What you need to do
A precise copy of the data is required, with every picture left out.

Material for this exercise
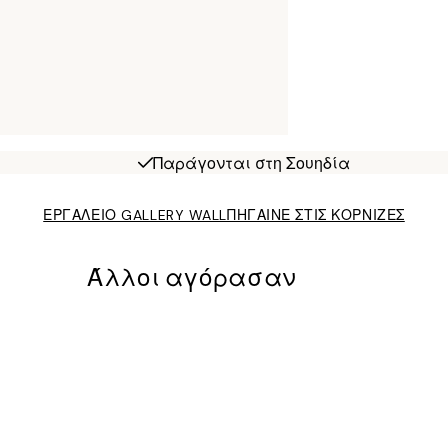
Παράγονται στη Σουηδία
ΕΡΓΑΛΕΙΟ GALLERY WALL
ΠΗΓΑΙΝΕ ΣΤΙΣ ΚΟΡΝΙΖΕΣ
Άλλοι αγόρασαν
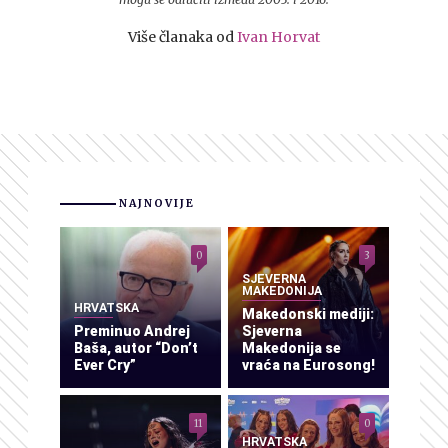
Više članaka od
Ivan Horvat
NAJNOVIJE
0
3
SJEVERNA
MAKEDONIJA
HRVATSKA
Makedonski mediji:
Preminuo Andrej
Sjeverna
Baša, autor “Don’t
Makedonija se
Ever Cry”
vraća na Eurosong!
11
0
HRVATSKA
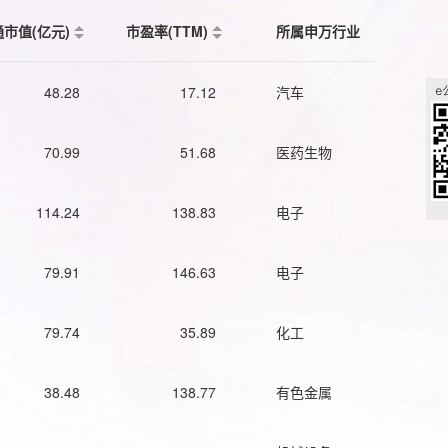
通市值(亿元)
市盈率(TTM)
所属申万行业
48.28
17.12
汽车
70.99
51.68
医药生物
114.24
138.83
电子
79.91
146.63
电子
79.74
35.89
化工
38.48
138.77
有色金属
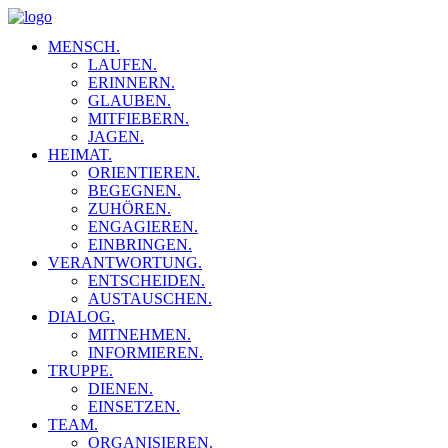
MENSCH.
LAUFEN.
ERINNERN.
GLAUBEN.
MITFIEBERN.
JAGEN.
HEIMAT.
ORIENTIEREN.
BEGEGNEN.
ZUHÖREN.
ENGAGIEREN.
EINBRINGEN.
VERANTWORTUNG.
ENTSCHEIDEN.
AUSTAUSCHEN.
DIALOG.
MITNEHMEN.
INFORMIEREN.
TRUPPE.
DIENEN.
EINSETZEN.
TEAM.
ORGANISIEREN.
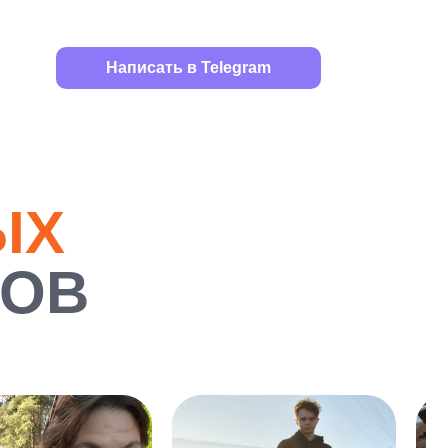
Написать в Telegram
ЫХ
РОВ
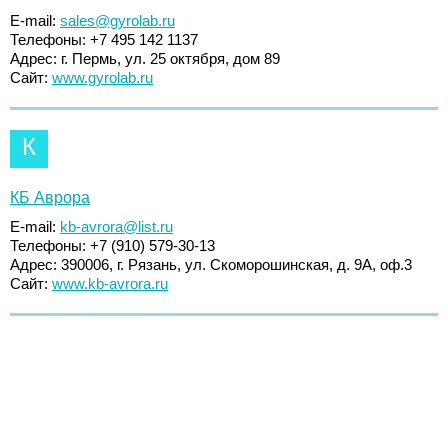
E-mail:
sales@gyrolab.ru
Телефоны: +7 495 142 1137
Адрес: г. Пермь, ул. 25 октября, дом 89
Сайт:
www.gyrolab.ru
К
КБ Аврора
E-mail:
kb-avrora@list.ru
Телефоны: +7 (910) 579-30-13
Адрес: 390006, г. Рязань, ул. Скоморошинская, д. 9А, оф.3
Сайт:
www.kb-avrora.ru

Task output
Παράγονται στη Σουηδία
ΕΡΓΑΛΕΙΟ GALLERY WALL
ΠΗΓΑΙΝΕ ΣΤΙΣ ΚΟΡΝΙΖΕΣ
Άλλοι αγόρασαν
Više članaka od
Ivan Horvat
NAJNOVIJE
0
3
SJEVERNA
MAKEDONIJA
HRVATSKA
Makedonski mediji:
Preminuo Andrej
Sjeverna
Baša, autor “Don’t
Makedonija se
Ever Cry”
vraća na Eurosong!
11
0
HRVATSKA
通市值(亿元)
市盈率(TTM)
所属申万行业
48.28
17.12
汽车
70.99
51.68
医药生物
114.24
138.83
电子
79.91
146.63
电子
79.74
35.89
化工
38.48
138.77
有色金属
MENSCH.
LAUFEN.
ERINNERN.
GLAUBEN.
MITFIEBERN.
JAGEN.
HEIMAT.
ORIENTIEREN.
BEGEGNEN.
ZUHÖREN.
ENGAGIEREN.
EINBRINGEN.
VERANTWORTUNG.
ENTSCHEIDEN.
AUSTAUSCHEN.
DIALOG.
MITNEHMEN.
INFORMIEREN.
TRUPPE.
DIENEN.
EINSETZEN.
TEAM.
ORGANISIEREN.
Написать в Telegram
ЫХ
РОВ
E-mail:
sales@gyrolab.ru
Телефоны: +7 495 142 1137
Адрес: г. Пермь, ул. 25 октября, дом 89
Сайт:
www.gyrolab.ru
К
КБ Аврора
E-mail:
kb-avrora@list.ru
Телефоны: +7 (910) 579-30-13
Адрес: 390006, г. Рязань, ул. Скоморошинская, д. 9А, оф.3
Сайт:
www.kb-avrora.ru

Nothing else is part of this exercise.